Her determination faltered, her blade began to shake.
“Stop being squeamish,” she commanded herself. “It’s not Paul anymore. Just cut its damn head off and get out of here.”
She hesitated.
She knew she should not hesitate, but she couldn’t help herself.
It was still Paul after all.
She looked behind her. Her decoy had stopped working. Had they heard her? Had they heard the other zombie moan right before she cut off its head? Was Paul telling them she is here? She didn’t know, she just knew they were heading her way. She was trapped. She looked back to Paul.
“Can I really kill him? I have to.” She cried in desperation, “Please, God, help me!”
She looked behind her again. There were so many of them. She looked back to Paul, his massive frame now only a few feet away. She felt paralyzed.
“Paul, don’t!” she pleaded.
He stretched his arms around her, pulling her close to him.
“Paul, no!”
Tears raced down her cheeks. His head lowered, mouth opened.
“Paul!” she said one final time, then jammed the knife into his lower jaw until the hard steel sank deep into his skull.
He fell to his knees, his eyes still looking at her. She brushed his hair lovingly then wrenched the blade free. He fell sideways like a mighty tree crashing onto the hard pavement.
She stepped over his bulking frame and headed for Cheticamp.
Lucy limped down the road, her pace slowing with each passing hour. Hunger was another pain she had to endure. Images of her friends haunted her thoughts. Her determination all but vanquished, she released the last possibility of hope and fell to her knees, shaking like a thunder frightened dog. She found her tears again.
“I’m not going to make it,” She whimpered.
Her skin was slick in the hot sun, stinking with the sweat of panic. She rose and turned to face them.
Defeated, she raised her left arm towards them, palm facing up. With her right hand she raised the machete above her shaking wrist.

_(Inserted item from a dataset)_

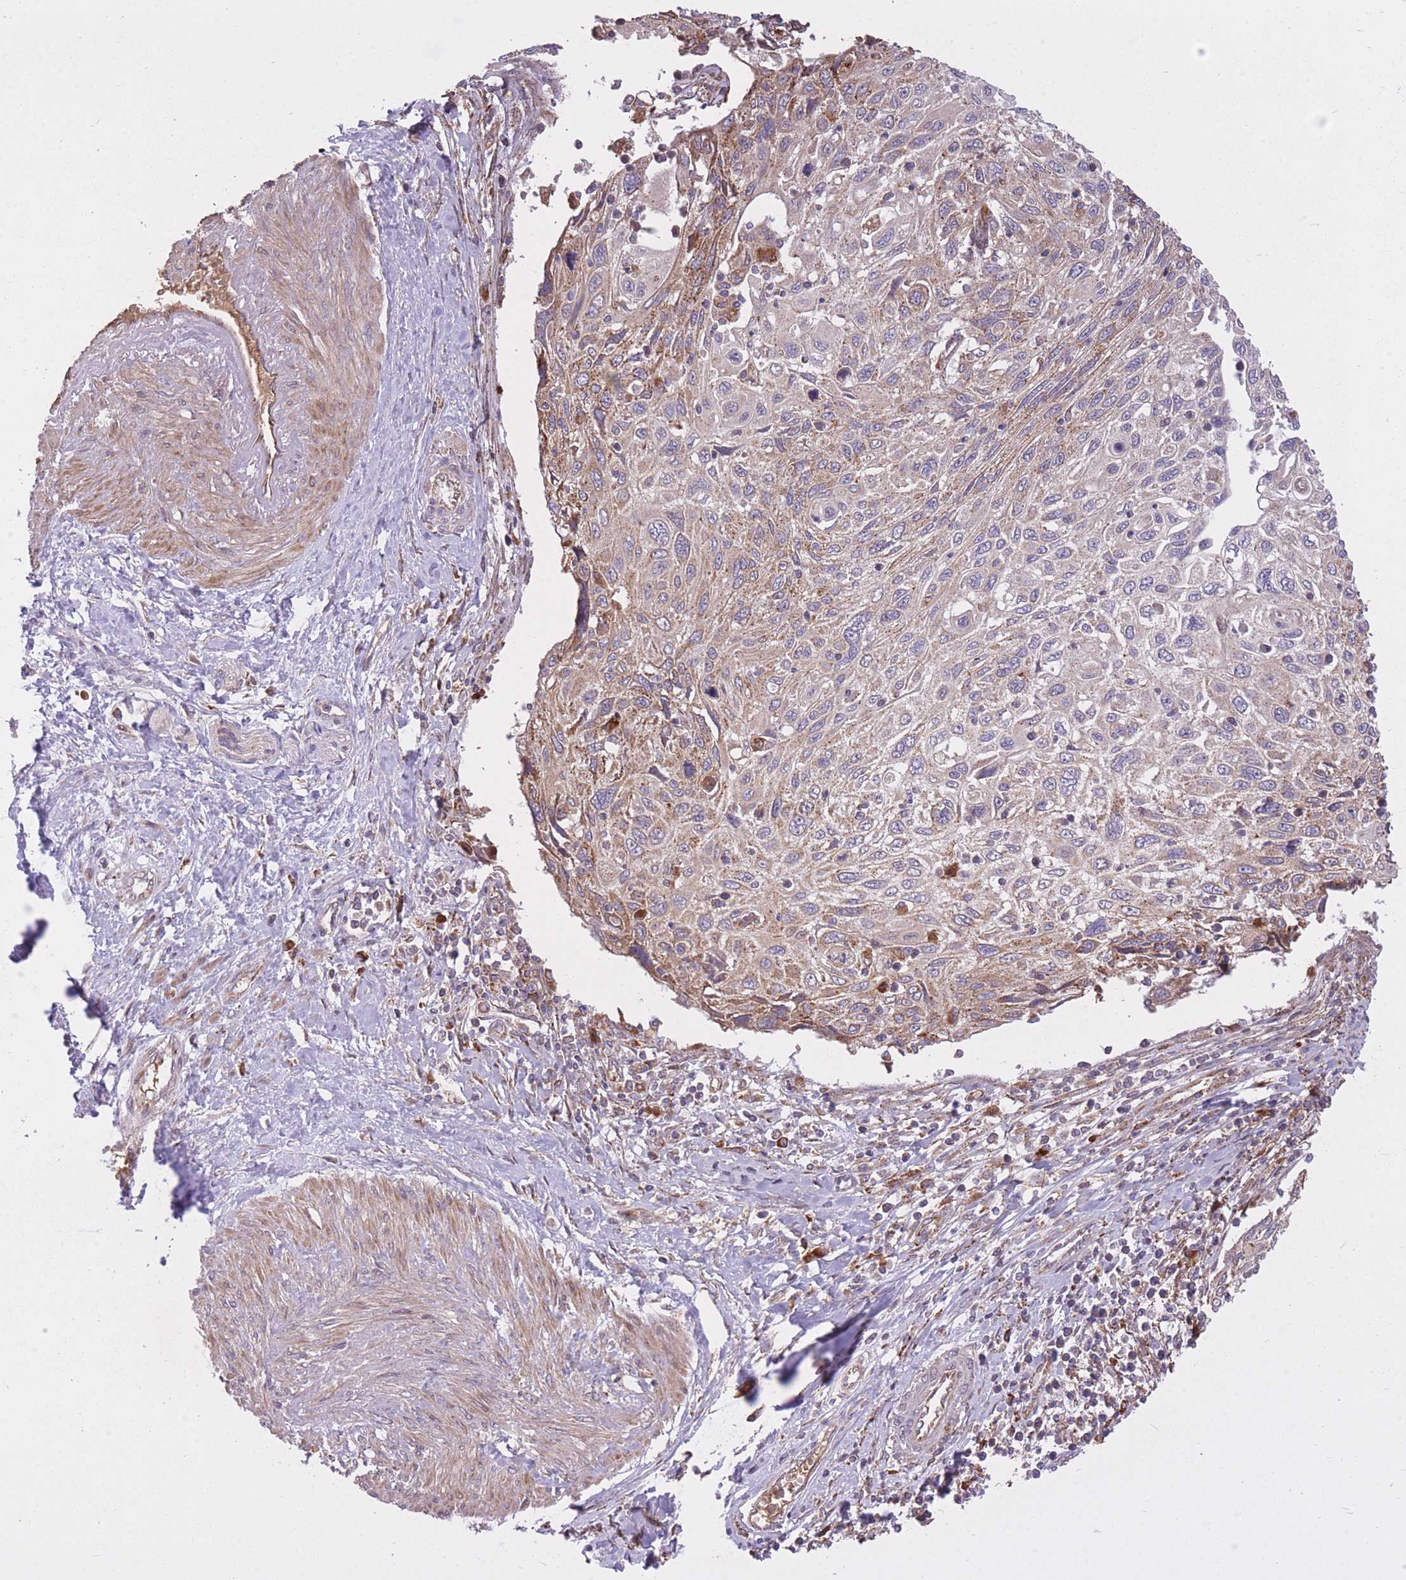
{"staining": {"intensity": "moderate", "quantity": "<25%", "location": "cytoplasmic/membranous"}, "tissue": "cervical cancer", "cell_type": "Tumor cells", "image_type": "cancer", "snomed": [{"axis": "morphology", "description": "Squamous cell carcinoma, NOS"}, {"axis": "topography", "description": "Cervix"}], "caption": "Moderate cytoplasmic/membranous staining for a protein is present in about <25% of tumor cells of cervical cancer using immunohistochemistry (IHC).", "gene": "POLR3F", "patient": {"sex": "female", "age": 70}}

“Fuck you,” she said defiantly, then slowly lowered the blade to drag it across her wrist. The soft skin of her wrist creased around the edge of the blade invitingly. Then Lucy heard something that sounded like a thud. She froze, the blade hungrily waiting for that final cut, as she turned to look for the source of the noise. She could not see anything. The road twisted out of view ahead of her, behind her the groans of the hungry mob grew louder. There it was again. “I know that sound,” she thought. Her mind struggled to focus, attempting to identify the thuds. The mob drew nearer, arms outstretched to take her.

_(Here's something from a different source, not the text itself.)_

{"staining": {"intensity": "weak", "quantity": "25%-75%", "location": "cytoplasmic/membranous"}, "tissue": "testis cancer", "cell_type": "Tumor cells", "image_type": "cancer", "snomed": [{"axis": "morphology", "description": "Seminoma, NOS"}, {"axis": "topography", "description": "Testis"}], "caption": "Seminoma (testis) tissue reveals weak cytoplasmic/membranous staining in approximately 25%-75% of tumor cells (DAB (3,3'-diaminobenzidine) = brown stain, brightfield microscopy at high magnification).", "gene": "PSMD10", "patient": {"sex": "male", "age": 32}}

“It’s a car door!” she yelled at them, and then ran. The pain was gone. It shot through her body like a bullet, but she could not feel it, so she just ran. She rounded the corner and stopped dead.

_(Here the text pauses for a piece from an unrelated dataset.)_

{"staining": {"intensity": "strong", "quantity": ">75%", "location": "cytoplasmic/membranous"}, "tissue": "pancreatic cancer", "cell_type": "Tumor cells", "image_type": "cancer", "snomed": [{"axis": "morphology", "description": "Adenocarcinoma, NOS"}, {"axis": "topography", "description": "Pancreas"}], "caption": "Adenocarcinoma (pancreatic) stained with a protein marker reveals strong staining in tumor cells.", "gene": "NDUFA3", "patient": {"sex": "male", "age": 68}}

New tears ran down her face.
There, in the midst of the tall, green spruce and the white birch, sat a tiny roadside café. It was an ugly, faded yellow with a ghastly blue trim, and that hideous looking restaurant was the most beautiful thing Lucy had ever seen. She bolted towards it as fast as her exhausted legs could carry her.
Inside the café, a chubby waitress with swollen ankles forced a smile as she poured coffee into a big man’s cup.